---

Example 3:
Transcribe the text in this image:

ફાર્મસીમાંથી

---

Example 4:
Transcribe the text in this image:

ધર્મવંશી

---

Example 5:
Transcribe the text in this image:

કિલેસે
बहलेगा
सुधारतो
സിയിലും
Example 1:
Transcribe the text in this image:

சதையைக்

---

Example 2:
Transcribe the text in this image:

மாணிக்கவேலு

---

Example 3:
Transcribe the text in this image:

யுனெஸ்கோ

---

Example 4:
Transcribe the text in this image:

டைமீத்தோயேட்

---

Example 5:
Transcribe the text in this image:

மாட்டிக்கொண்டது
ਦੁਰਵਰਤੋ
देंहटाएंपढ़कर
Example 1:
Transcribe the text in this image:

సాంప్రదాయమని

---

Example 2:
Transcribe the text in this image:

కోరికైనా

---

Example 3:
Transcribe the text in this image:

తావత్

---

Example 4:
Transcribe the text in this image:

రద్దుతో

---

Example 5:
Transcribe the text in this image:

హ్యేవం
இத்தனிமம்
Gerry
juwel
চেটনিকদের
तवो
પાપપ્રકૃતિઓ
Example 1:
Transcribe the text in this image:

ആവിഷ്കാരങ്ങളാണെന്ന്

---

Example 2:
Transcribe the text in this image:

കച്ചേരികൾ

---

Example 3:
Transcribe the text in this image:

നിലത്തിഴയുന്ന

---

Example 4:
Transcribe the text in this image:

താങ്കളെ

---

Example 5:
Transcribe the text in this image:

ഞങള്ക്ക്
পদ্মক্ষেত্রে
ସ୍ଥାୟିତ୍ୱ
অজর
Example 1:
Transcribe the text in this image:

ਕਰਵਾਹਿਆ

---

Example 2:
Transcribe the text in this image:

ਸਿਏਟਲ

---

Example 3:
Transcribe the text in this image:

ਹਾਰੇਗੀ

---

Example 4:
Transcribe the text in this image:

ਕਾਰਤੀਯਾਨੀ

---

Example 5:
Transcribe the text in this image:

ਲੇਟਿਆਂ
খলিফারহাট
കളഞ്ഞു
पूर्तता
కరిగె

++++++++

**SHORT PROBLEM:**
Render every line of the listing above as a Markdown table with the columns "Row" and "Line", numbering the rows in order and omitting blank lines.

**THE OUTPUT:**
| Row | Line |
|---|---|
| 1 | --- |
| 2 | Example 3: |
| 3 | Transcribe the text in this image: |
| 4 | ફાર્મસીમાંથી |
| 5 | --- |
| 6 | Example 4: |
| 7 | Transcribe the text in this image: |
| 8 | ધર્મવંશી |
| 9 | --- |
| 10 | Example 5: |
| 11 | Transcribe the text in this image: |
| 12 | કિલેસે |
| 13 | बहलेगा |
| 14 | सुधारतो |
| 15 | സിയിലും |
| 16 | Example 1: |
| 17 | Transcribe the text in this image: |
| 18 | சதையைக் |
| 19 | --- |
| 20 | Example 2: |
| 21 | Transcribe the text in this image: |
| 22 | மாணிக்கவேலு |
| 23 | --- |
| 24 | Example 3: |
| 25 | Transcribe the text in this image: |
| 26 | யுனெஸ்கோ |
| 27 | --- |
| 28 | Example 4: |
| 29 | Transcribe the text in this image: |
| 30 | டைமீத்தோயேட் |
| 31 | --- |
| 32 | Example 5: |
| 33 | Transcribe the text in this image: |
| 34 | மாட்டிக்கொண்டது |
| 35 | ਦੁਰਵਰਤੋ |
| 36 | देंहटाएंपढ़कर |
| 37 | Example 1: |
| 38 | Transcribe the text in this image: |
| 39 | సాంప్రదాయమని |
| 40 | --- |
| 41 | Example 2: |
| 42 | Transcribe the text in this image: |
| 43 | కోరికైనా |
| 44 | --- |
| 45 | Example 3: |
| 46 | Transcribe the text in this image: |
| 47 | తావత్ |
| 48 | --- |
| 49 | Example 4: |
| 50 | Transcribe the text in this image: |
| 51 | రద్దుతో |
| 52 | --- |
| 53 | Example 5: |
| 54 | Transcribe the text in this image: |
| 55 | హ్యేవం |
| 56 | இத்தனிமம் |
| 57 | Gerry |
| 58 | juwel |
| 59 | চেটনিকদের |
| 60 | तवो |
| 61 | પાપપ્રકૃતિઓ |
| 62 | Example 1: |
| 63 | Transcribe the text in this image: |
| 64 | ആവിഷ്കാരങ്ങളാണെന്ന് |
| 65 | --- |
| 66 | Example 2: |
| 67 | Transcribe the text in this image: |
| 68 | കച്ചേരികൾ |
| 69 | --- |
| 70 | Example 3: |
| 71 | Transcribe the text in this image: |
| 72 | നിലത്തിഴയുന്ന |
| 73 | --- |
| 74 | Example 4: |
| 75 | Transcribe the text in this image: |
| 76 | താങ്കളെ |
| 77 | --- |
| 78 | Example 5: |
| 79 | Transcribe the text in this image: |
| 80 | ഞങള്ക്ക് |
| 81 | পদ্মক্ষেত্রে |
| 82 | ସ୍ଥାୟିତ୍ୱ |
| 83 | অজর |
| 84 | Example 1: |
| 85 | Transcribe the text in this image: |
| 86 | ਕਰਵਾਹਿਆ |
| 87 | --- |
| 88 | Example 2: |
| 89 | Transcribe the text in this image: |
| 90 | ਸਿਏਟਲ |
| 91 | --- |
| 92 | Example 3: |
| 93 | Transcribe the text in this image: |
| 94 | ਹਾਰੇਗੀ |
| 95 | --- |
| 96 | Example 4: |
| 97 | Transcribe the text in this image: |
| 98 | ਕਾਰਤੀਯਾਨੀ |
| 99 | --- |
| 100 | Example 5: |
| 101 | Transcribe the text in this image: |
| 102 | ਲੇਟਿਆਂ |
| 103 | খলিফারহাট |
| 104 | കളഞ്ഞു |
| 105 | पूर्तता |
| 106 | కరిగె |